OptionOfT
today at 4:39 PM
Couple of things to add:
McKinsey has a weird structure where there are too many cooks in the kitchen.
Everybody there is reviewed on client impact, meaning it ends up being an everybody-for-themselves situation.
So as a developer you have little guidance (in fact, you're still being reviewed on client impact, even if you have 0 client exposure).
Then a (Senior) Partner comes in with this idea (that will get them a good review), and you jump on that. After all, it's all you can do to get a good review.
You work on it, and then the (Senior) Partner moves on. But it's not done. It's enough for the review, but continuing to work on it doesn't bring you anything, in fact, it will actually pull you down, as finishing the project doesn't give immediate client results.
So what does this mean? Most products of McKinsey are a grab-bag of raw ideas of leadership, implemented as a one-off, without a cohesive vision or even a long-term vision at all. It's all about the review cycle.
McKinsey is trying to do software like they do their other engagements. It doesn't work. You can't just do something for 6 months and then let it go. Software rots.
The fact that they laid off a good amount of (very good) software engineers in 2024 is a reflection on how they see software development.
And McKinsey's people, who go to other companies, take those ideas with them. Result: The UI of your project changes all the time, because everybody is looking at the short-term impact they have that gets them a good review, not what is best for the project in the long term.
I'm far from being an expert, but it sounds like this company needs some consultancy.
Can McKinsey fund McKinsey by consulting for McKinsey? Could we oroborus corporate consulting so that those consultants could be trapped in a loop and those of us doing useful work wouldn't need to interact with them anymore?

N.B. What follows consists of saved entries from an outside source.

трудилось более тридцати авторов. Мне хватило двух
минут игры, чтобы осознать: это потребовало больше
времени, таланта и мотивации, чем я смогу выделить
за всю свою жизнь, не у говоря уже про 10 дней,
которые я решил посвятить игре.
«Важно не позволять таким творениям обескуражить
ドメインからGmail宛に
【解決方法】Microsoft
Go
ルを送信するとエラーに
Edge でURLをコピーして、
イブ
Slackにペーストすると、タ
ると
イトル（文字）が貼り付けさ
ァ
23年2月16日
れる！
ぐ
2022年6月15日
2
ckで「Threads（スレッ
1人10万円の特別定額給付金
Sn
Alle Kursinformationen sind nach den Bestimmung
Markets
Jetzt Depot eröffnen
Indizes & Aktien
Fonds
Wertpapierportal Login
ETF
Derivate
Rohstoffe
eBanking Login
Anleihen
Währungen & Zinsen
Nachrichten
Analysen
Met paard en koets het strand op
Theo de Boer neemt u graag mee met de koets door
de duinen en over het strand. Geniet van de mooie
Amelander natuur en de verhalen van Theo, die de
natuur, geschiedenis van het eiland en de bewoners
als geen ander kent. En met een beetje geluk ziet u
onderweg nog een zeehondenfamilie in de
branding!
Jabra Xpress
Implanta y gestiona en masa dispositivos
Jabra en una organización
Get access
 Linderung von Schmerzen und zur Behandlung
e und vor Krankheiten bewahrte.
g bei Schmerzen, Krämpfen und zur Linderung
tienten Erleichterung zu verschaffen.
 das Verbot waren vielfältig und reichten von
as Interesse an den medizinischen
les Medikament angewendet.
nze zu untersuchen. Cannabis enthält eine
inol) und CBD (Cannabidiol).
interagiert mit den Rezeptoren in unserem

Why would anyone work there, then, unless that's the only place they could get hired as a dev?
And if the latter is the case, then that sort of stamps the case closed from the get-go...
Great money?
According to levels the pay band caps out around $250k and a principal title. It's good but probably not enough for most to put up with the culture long term.
john_strinlai
today at 8:04 PM
>[...] the pay band caps out around $250k [...] probably not enough for most [...]

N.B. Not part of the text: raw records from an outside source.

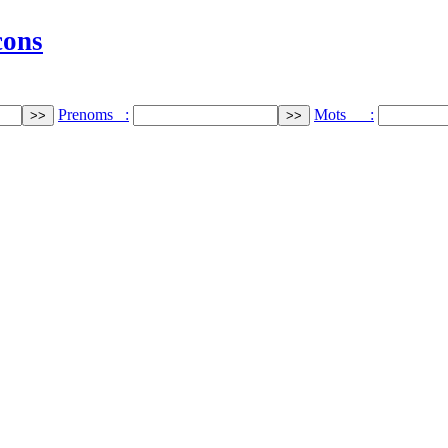
cons
Prenoms :
Mots :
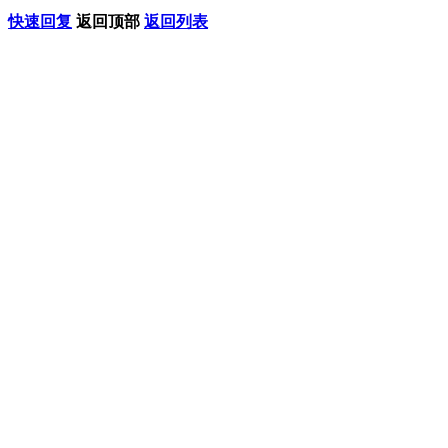
快速回复
返回顶部
返回列表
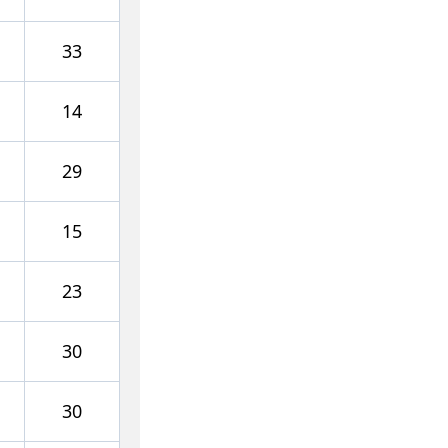
33
14
29
15
23
30
30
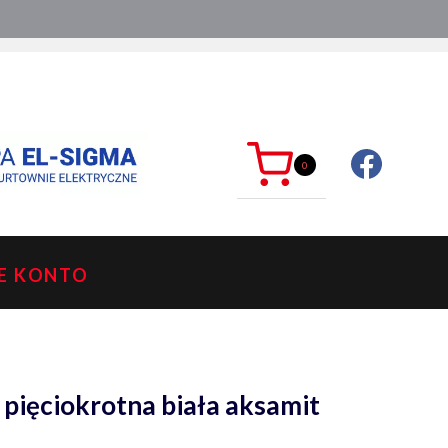
ć?
sklep@mkdelektro.pl
0
E KONTO
pięciokrotna biała aksamit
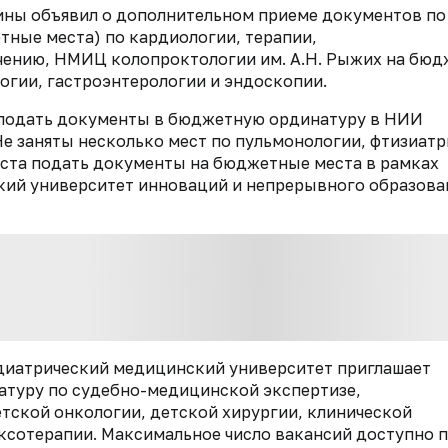
ны объявил о дополнительном приеме документов по
ные места) по кардиологии, терапии,
чению, НМИЦ колопроктологии им. А.Н. Рыжих на бюд
огии, гастроэнтерологии и эндоскопии.
 подать документы в бюджетную ординатуру в НИИ
е заняты несколько мест по пульмонологии, фтизиатр
густа подать документы на бюджетные места в рамках
кий университет инноваций и непрерывного образова
диатрический медицинский университет приглашает
атуру по судебно-медицинской экспертизе,
тской онкологии, детской хирургии, клинической
ексотерапии. Максимальное число вакансий доступно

an absolutely wild statement to 99.9% of the world
steve1977
today at 5:17 PM
> McKinsey is trying to do software like they do their other engagements. It doesn't work.
I mean, it doesn't work for their consulting gigs either. There's a reason McKinsey has such a bad reputation.
_doctor_love
today at 6:17 PM
But it does work for them? They make tons of money.
steve1977
today at 7:43 PM
Well, fair point. It doesn't work for their clients.
operatingthetan
today at 7:03 PM
As an ex-consultant: consulting at that level is kind of a grift. They over-promise and under-deliver as SOP. It's ripe for AI disruption, whatever that looks like.
steve1977
today at 7:44 PM
Ideally, executives will get replaced by AI soon. Which should actually be easier than engineers. That will kind of solve the consulting problem automatically.
Their model works great.
It’s really about bypassing the existing power structure of the company. Competence of the work itself is a secondary objective. Most in-house initiatives can be slow rolled by management.

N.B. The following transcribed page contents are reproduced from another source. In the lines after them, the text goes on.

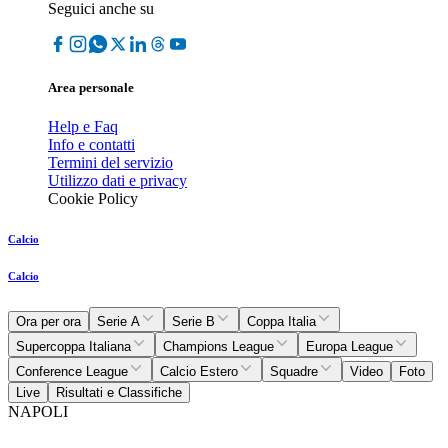
Seguici anche su
Area personale
Help e Faq
Info e contatti
Termini del servizio
Utilizzo dati e privacy
Cookie Policy
Calcio
Calcio
Ora per ora
Serie A
Serie B
Coppa Italia
Supercoppa Italiana
Champions League
Europa League
Conference League
Calcio Estero
Squadre
Video
Foto
Live
Risultati e Classifiche
NAPOLI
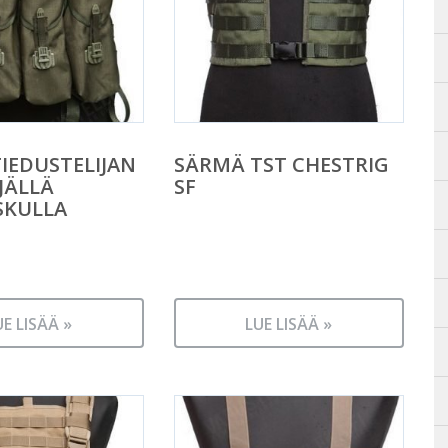
TIEDUSTELIJAN
SÄRMÄ TST CHESTRIG
LJÄLLÄ
SF
SKULLA
UE LISÄÄ »
LUE LISÄÄ »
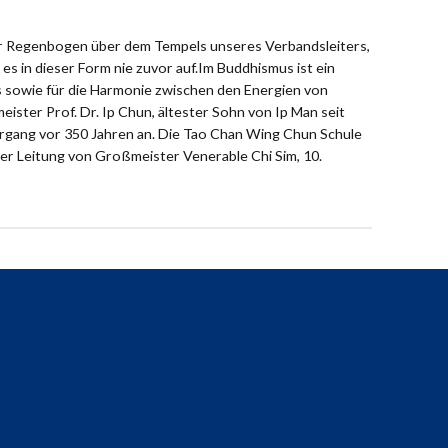
er Regenbogen über dem Tempels unseres Verbandsleiters,
 es in dieser Form nie zuvor auf.Im Buddhismus ist ein
 sowie für die Harmonie zwischen den Energien von
ster Prof. Dr. Ip Chun, ältester Sohn von Ip Man seit
ergang vor 350 Jahren an. Die Tao Chan Wing Chun Schule
ter Leitung von Großmeister Venerable Chi Sim, 10.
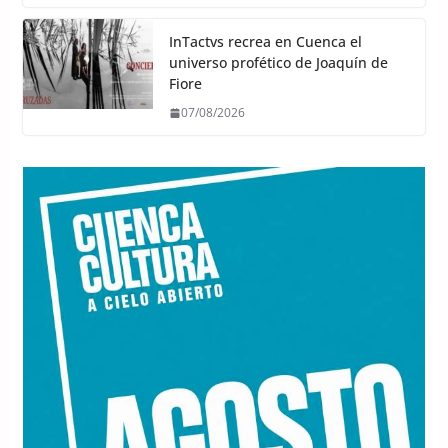
InTactvs recrea en Cuenca el
universo profético de Joaquín de
Fiore
07/08/2026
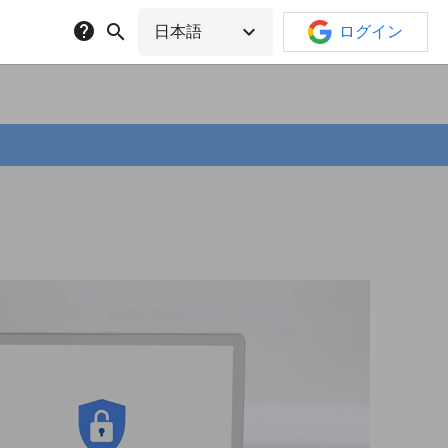
help
search
expand_more
日本語
ログイン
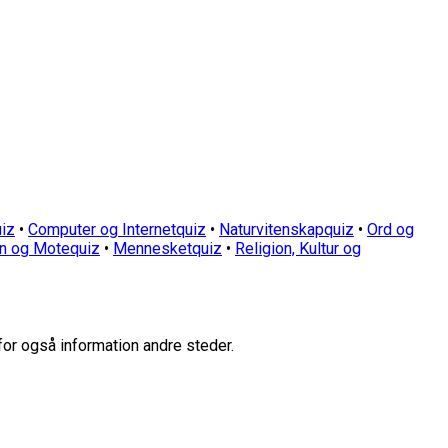
iz
•
Computer og Internetquiz
•
Naturvitenskapquiz
•
Ord og
n og Motequiz
•
Mennesketquiz
•
Religion, Kultur og
for også information andre steder.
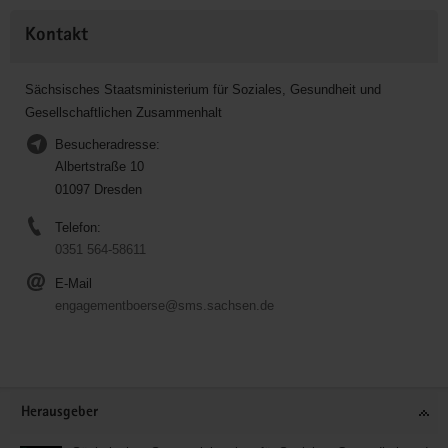
Kontakt
Sächsisches Staatsministerium für Soziales, Gesundheit und
Gesellschaftlichen Zusammenhalt
Besucheradresse:
Albertstraße 10
01097 Dresden
Telefon:
0351 564-58611
E-Mail
engagementboerse@sms.sachsen.de
Service
Herausgeber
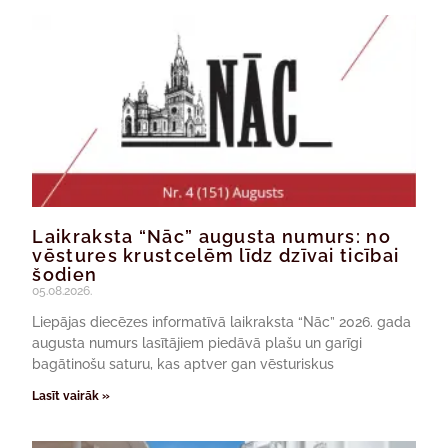
Laikraksta “Nāc” augusta numurs: no
vēstures krustcelēm līdz dzīvai ticībai
šodien
05.08.2026.
Liepājas diecēzes informatīvā laikraksta “Nāc” 2026. gada
augusta numurs lasītājiem piedāvā plašu un garīgi
bagātinošu saturu, kas aptver gan vēsturiskus
Lasīt vairāk »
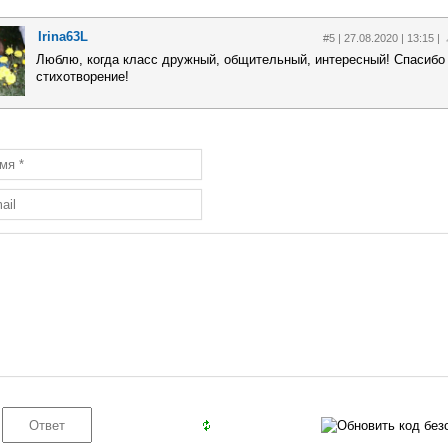
Irina63L
#5 | 27.08.2020 | 13:15 |
Люблю, когда класс дружный, общительный, интересный! Спасибо 
стихотворение!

The fresh faced consultant with 2-3 steps to access the CEO neutralizes that. It seems grifty but is really exploiting bugs in corporate governance.
The current fad of firing the managers is a riff on this. Every jackass C-level is coming up with the novel idea of flattening.
steve1977
today at 7:48 PM
This somehow implies that initiatives or strategies from consultants are somewhat successful. This is not the case in my experience.
No, you misunderstood. It is not about their output, it almost never is.
Most of the times, the business decision has already been made long before McK is hired. It’s all about legitimizing that decision and making it happen.
You can also wield them as a weapon against internal competitors or opponents. Look up how they were used to kill off Cariad for example.